Because all I've seen from the "energy based" approach in practice is a lot of hype and not a lot of results. If it isn't applicable to LLMs, then what is it applicable to? Where does it give an advantage? Why would you want it?

I really, genuinely don't get that.

byyoung3•2mo ago
jepa shows little promise over traditional objectives in my own experiments
eden-u4•2mo ago
what type of experiments did you run in less than a week to be so dismissing? (seriously curious)
hodgehog11•2mo ago
JEPA has been around for quite a while now, so many labs have had time to assess its viability.
byyoung3•2mo ago
Jepa wasn't born last week
rfv6723•2mo ago
> using imagenet-1k for pretraining

Lecun still can't show JEPA competitive at scale with autoregressive LLM.

welferkj•2mo ago
It's ok, autoregressive LLMs are a dead end anyway.

Source: Y. LeCun.

suthakamal•2mo ago
More optimistic signal it’s very early innings in the architectural side of AI, with many more orders of magnitude power-to-intelligence efficiency to come, and less certainty today’s giants’ advantages will be durable.
ACCount37•2mo ago
I've seen too many "architectural breakthroughs" that failed to accomplish anything at all to be this bullish on architectural gains.
ml-anon•2mo ago
lolJEPA
artitars•2mo ago
I am a bit confused by the benchmark comparison they are doing.

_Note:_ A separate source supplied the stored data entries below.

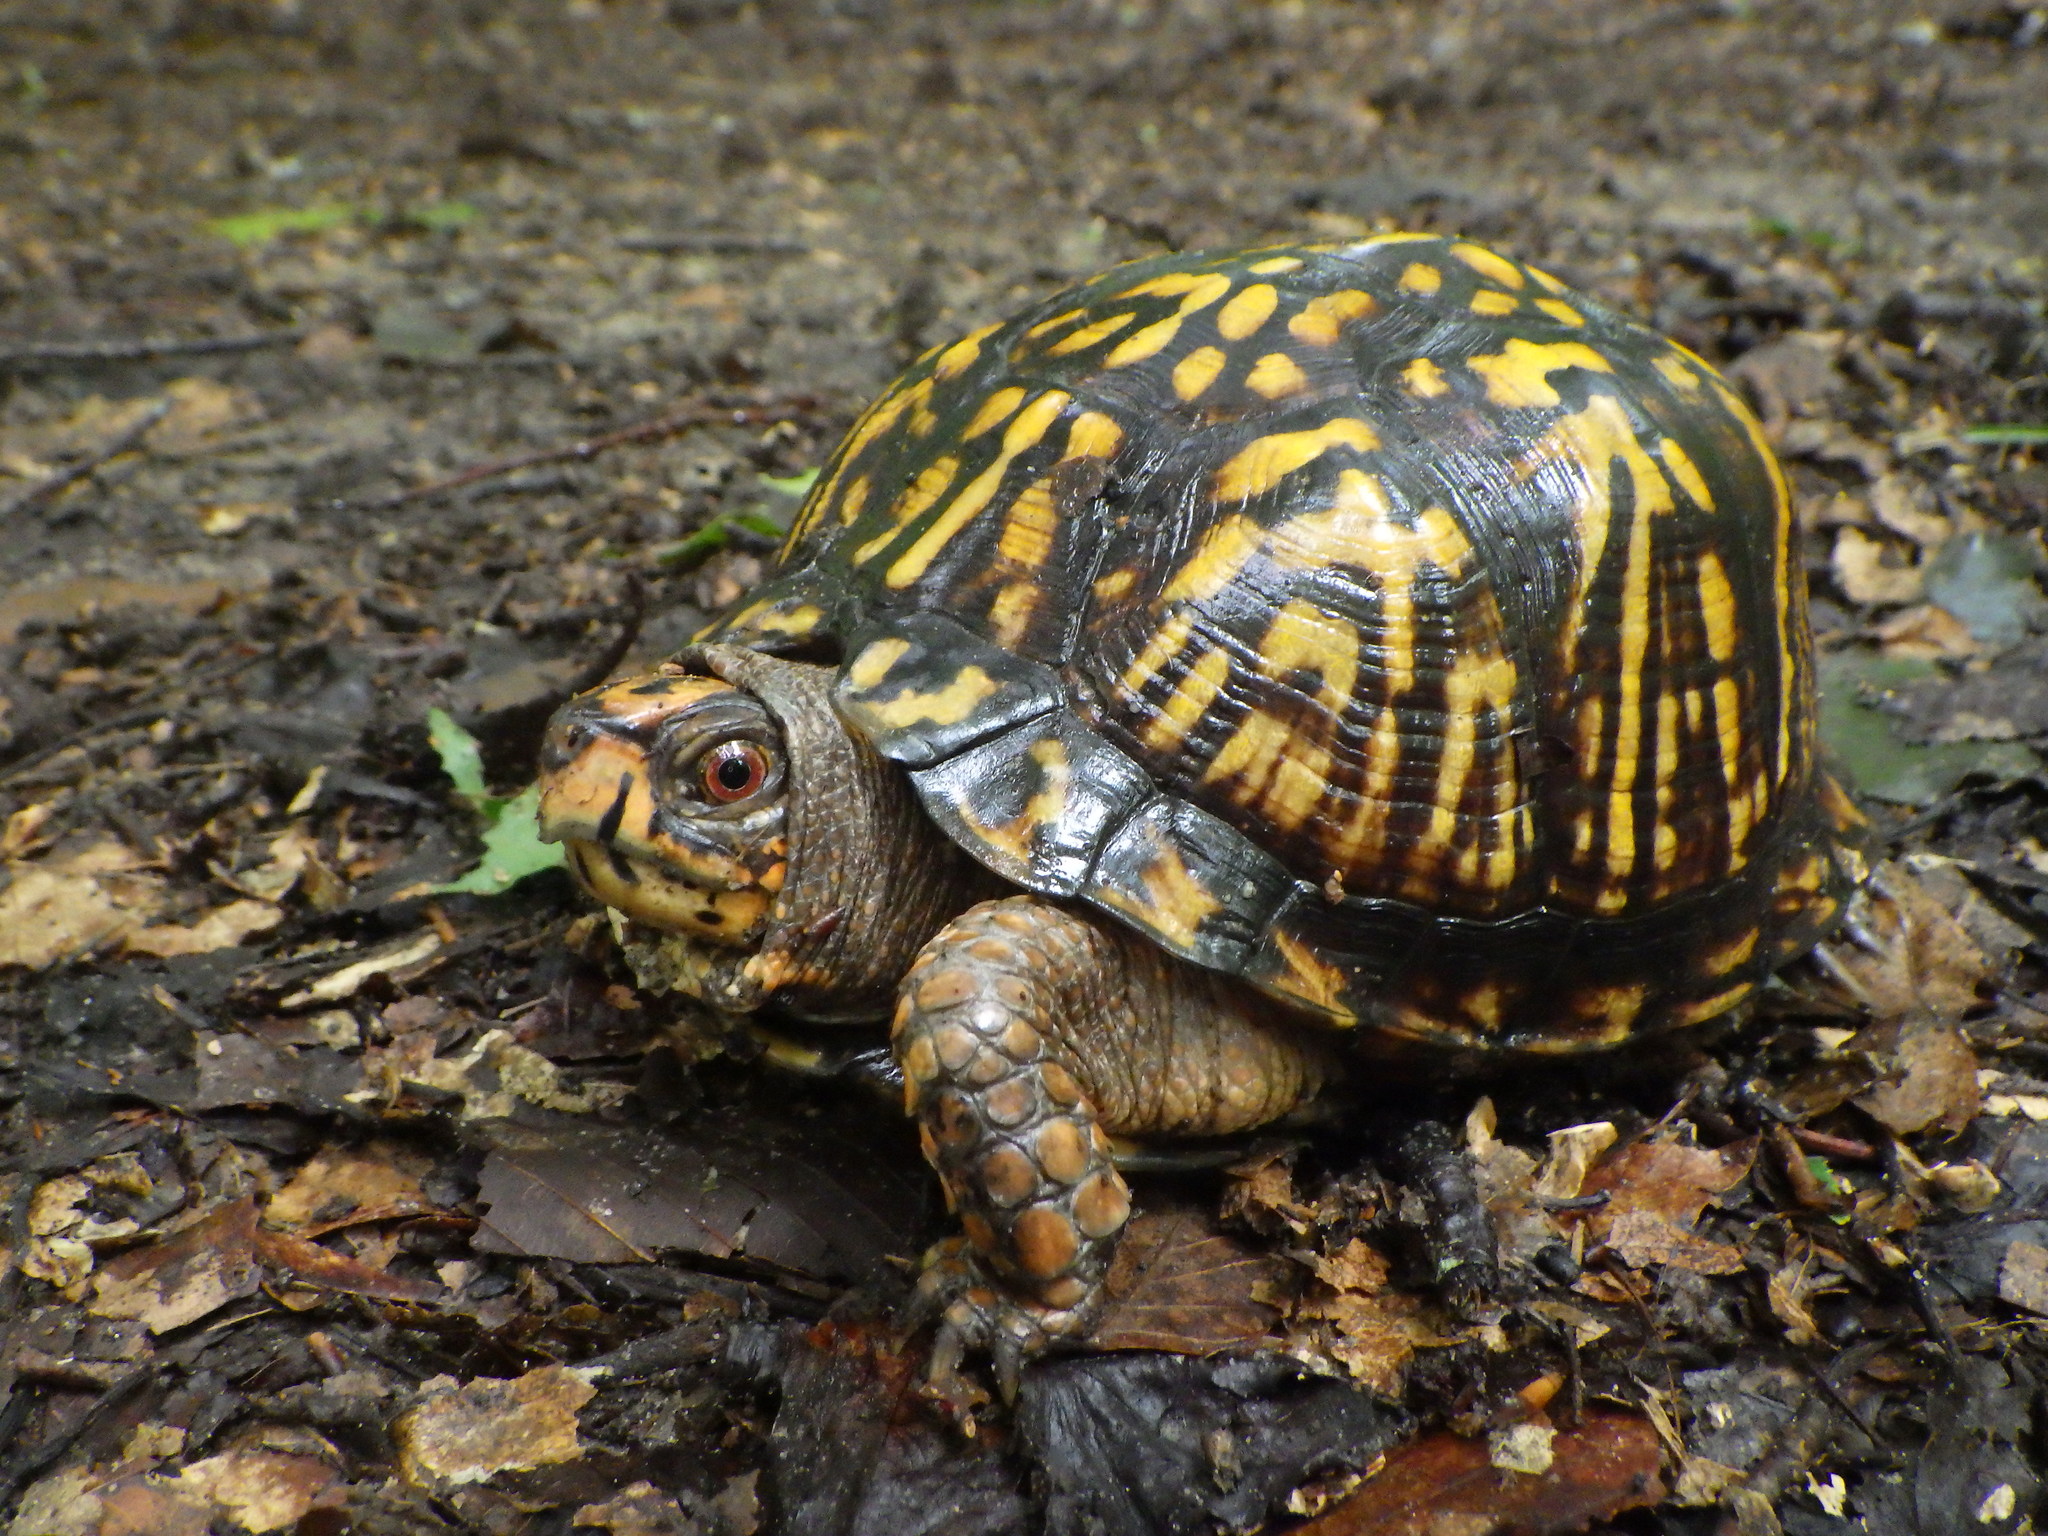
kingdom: Animalia
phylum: Chordata
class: Testudines
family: Emydidae
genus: Terrapene
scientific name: Terrapene carolina
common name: Common box turtle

The comparison of a domain specific "LeJEPA" on astronomy images against general models, which are not explicitly fine-tuned on astronomy images seems misleading to me.

Does anybody understand why that benchmark might still be reasonable?

yorwba•2mo ago
The comparison is against general models which are explicitly fine-tuned. Specifically, they pre-train their models on unlabeled in-domain images and take DINO models pre-trained on internet-scale general images, then fine-tune both of them on a small number of labeled in-domain images.

The idea is to show that unsupervised pre-training on your target data, even if you don't have a lot of it, can beat transfer learning from a larger, but less focused dataset.

estebarb•2mo ago
I'm a bit confused about the geometry. I'm not sure if the result ends up being like an fuzzy hypersphere or more like an "spiky hyperstar".